Brighton is also entitled to recover the fees it paid to Forensicon. (Mem. Op. and Order, May 8, 2006, at 22.) As evidence of the fees that Brighton paid to Forensicon, Brighton submits copies of Forensicon's invoices to Brighton in connection with the Sanctions Motion. (Brighton's Br., Ex. 3.) These invoices establish that Brighton paid Forensicon $31,251.40 in connection with the Sanction Motion and that Scott Jones, Forensicon's primary billing professional, bills at a rate of $350.00 per hour for forensic analysis and $450.00 per hour for testimony. (Id.) Because Brighton and Krumwiede retained Forensicon jointly, (Mem. Op. and Order, May 8, 2006, at 6), and agreed to Forensicon's rates at that time, the Court has the logical right to find, and does find, that Forensicon's rates are reasonable.

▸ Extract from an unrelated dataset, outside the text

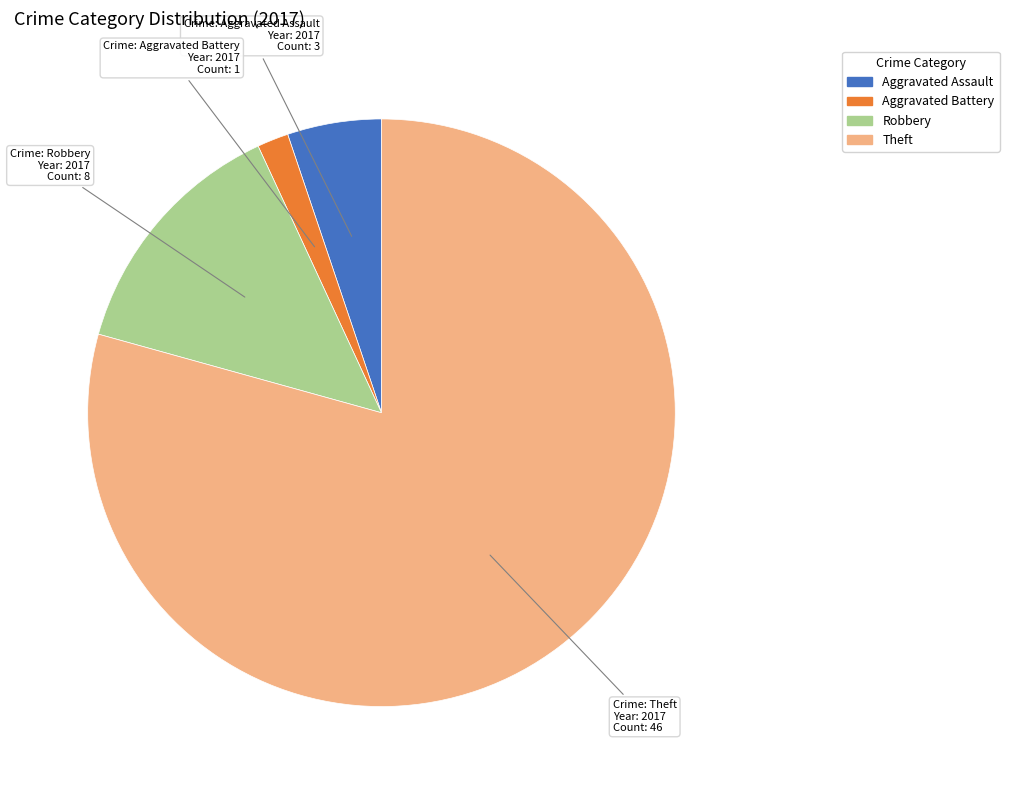

Does any single category account for the majority?

Yes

Furthermore, the fact that Forensicon bills clients at the rates set out above, and clients actually pay those rates, is strong evidence that these fees meet market standards and are reasonable. See Medcom Holding Co. v. Baxter Travenol Labs., Inc., 200 F.3d 518, 520 (7th Cir. 1999).
3. Other Costs
Brighton seeks an award of $1,573.40 for the cost of transcripts of the depositions of Krumwiede and Scott Jones, as well as the transcripts of the March 16, 2006, and May 9, 2006, hearings. Brighton provides appropriate proof and invoices that these bills were charged to Brighton and paid by Brighton. (Brighton's Br., Ex. 4.) Per this Court's default judgment order, Brighton is entitled to its other costs and expenses under Rules 37(b)(2) and 37(c)(1) of the Federal Rules of Civil Procedure. Brighton is also entitled to these costs and expenses under Rule 54 of the Federal Rules of Civil Procedure and 28 U.S.C. § 1920. Krumwiede does not challenge these costs or provide evidence suggesting they are inappropriate. Accordingly, the Court awards Brighton an additional $1,573.40 in costs.
4. Total Award
Based on the above, Brighton's total award of costs and fees includes: (1) $14,437.50 for Mr. Prewitt's 38.5 hours of work in 2005; (2) $41,246.00 for Mr. Prewitt's 100.6 hours of work in 2006; (3) $3,795.00 for Mr. Ostfeld's 11.5 hours of work in 2005; (4) $16,875.00 for Mr. Ostfeld's 45 hours of work in 2006; (5) $2,170.00 for Ms. Braverman's 12.4 hours of work in 2006; (6) $24,612.00 for Forensicon's 70.32 hours performing forensic analysis; (7) $6,561.00 for Forensicon's 14.58 hours testifying at depositions and hearings; (8) $78.40 for Forensicon's taxicab fares and messenger services; and (9) $1,573.40 for Brighton's other costs. Thus, Brighton's total award amounts to $111,348.30.
B. Partial Final Judgment
Brighton moves this Court to enter a separate partial final judgment in favor of Brighton and against Krumwiede. As stated in open court on July 31, 2006, a party who is sanctioned for discovery violations does not have the luxury of continuing to litigate his case as though no wrongdoing occurred. For this reason, the Court enters a separate partial final judgment in favor of Brighton and against Krumwiede in the amount of $111,348.30, plus post-judgment interest.
For the reasons stated above, Brighton's Petition for Costs and Fees is granted in part and denied in part and Brighton's motion to have this Court enter a separate partial final judgment in favor of Brighton and against Krumwiede is granted.